# Does Windows 10 check your computer for compatibility before downloading?



## fishhead (Jul 19, 2006)

I have an HP computer with Windows 7 that needs to be upgraded to Windows 10.

If I go to the Microsoft site will it check my computer to see if it's compatible for Windows 10?

Thanks!


----------



## Nevada (Sep 9, 2004)

Download the Windows upgrade advisor for Windows 7.

https://www.microsoft.com/en-us/download/details.aspx?id=20

That will tell you what you need to know.


----------



## fishhead (Jul 19, 2006)

This says it tells me if my computer is ready for Windows 7. I've already got Windows 7.


----------



## Bearfootfarm (Jul 13, 2006)

https://www.microsoft.com/en-us/windows/windows-10-specifications



fishhead said:


> If I go to the Microsoft site will it check my computer to see if it's compatible for Windows 10?


Open "Control Panel", click "System", click "Windows experience index" then click "View and print detailed performance and system information".

That will show what you have.


----------



## Nevada (Sep 9, 2004)

fishhead said:


> This says it tells me if my computer is ready for Windows 7. I've already got Windows 7.


Sorry, wrong link.

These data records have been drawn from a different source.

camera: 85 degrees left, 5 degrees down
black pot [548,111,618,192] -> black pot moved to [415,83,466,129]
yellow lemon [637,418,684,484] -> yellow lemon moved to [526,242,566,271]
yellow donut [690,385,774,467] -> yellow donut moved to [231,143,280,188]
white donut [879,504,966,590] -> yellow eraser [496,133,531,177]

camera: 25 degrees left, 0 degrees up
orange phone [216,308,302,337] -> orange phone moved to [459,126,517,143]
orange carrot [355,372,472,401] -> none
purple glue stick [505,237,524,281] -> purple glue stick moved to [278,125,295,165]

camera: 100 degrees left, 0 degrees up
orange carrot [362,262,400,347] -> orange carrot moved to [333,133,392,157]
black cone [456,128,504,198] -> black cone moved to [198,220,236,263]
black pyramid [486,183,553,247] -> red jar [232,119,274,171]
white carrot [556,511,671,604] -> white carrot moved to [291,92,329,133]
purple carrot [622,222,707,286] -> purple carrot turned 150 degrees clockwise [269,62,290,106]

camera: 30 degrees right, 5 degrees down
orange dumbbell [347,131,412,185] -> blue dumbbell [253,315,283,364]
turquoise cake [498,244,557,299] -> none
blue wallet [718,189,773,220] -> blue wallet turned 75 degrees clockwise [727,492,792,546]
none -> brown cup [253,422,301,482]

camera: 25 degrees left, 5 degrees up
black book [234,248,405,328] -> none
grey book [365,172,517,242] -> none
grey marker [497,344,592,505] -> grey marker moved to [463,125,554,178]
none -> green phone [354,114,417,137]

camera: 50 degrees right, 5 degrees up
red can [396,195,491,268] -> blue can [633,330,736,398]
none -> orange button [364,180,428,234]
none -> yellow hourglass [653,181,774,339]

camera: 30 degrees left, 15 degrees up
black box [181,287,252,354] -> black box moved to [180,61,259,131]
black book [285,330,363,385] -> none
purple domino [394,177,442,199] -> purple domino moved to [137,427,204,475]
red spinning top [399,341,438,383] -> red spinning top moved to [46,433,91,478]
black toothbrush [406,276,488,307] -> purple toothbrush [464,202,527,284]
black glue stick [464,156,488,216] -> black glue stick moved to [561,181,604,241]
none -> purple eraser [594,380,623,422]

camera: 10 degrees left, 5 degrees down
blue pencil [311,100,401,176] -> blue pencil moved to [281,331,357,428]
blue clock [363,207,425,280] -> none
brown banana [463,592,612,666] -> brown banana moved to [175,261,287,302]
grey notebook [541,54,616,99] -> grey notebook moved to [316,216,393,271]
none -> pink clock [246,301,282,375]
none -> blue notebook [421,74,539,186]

Try this.

https://support.microsoft.com/en-us/help/3159635/windows-10-update-assistant


----------



## fishhead (Jul 19, 2006)

Thanks.


----------



## fishhead (Jul 19, 2006)

It says I need a license so I'm assuming that I have to buy the software to install.


----------



## fishhead (Jul 19, 2006)

Here is what it says I need and what I have.

Is it worth installing windows 10 or should I upgrade with new parts or just buy a new computer that already has windows 10?


----------



## Nevada (Sep 9, 2004)

fishhead said:


> It says I need a license so I'm assuming that I have to buy the software to install.


When you get to the page that asks for a product key, click the link in the bottom-right that says "I don't have a product key." It should install normally after that.


----------



## fishhead (Jul 19, 2006)

Thanks!


----------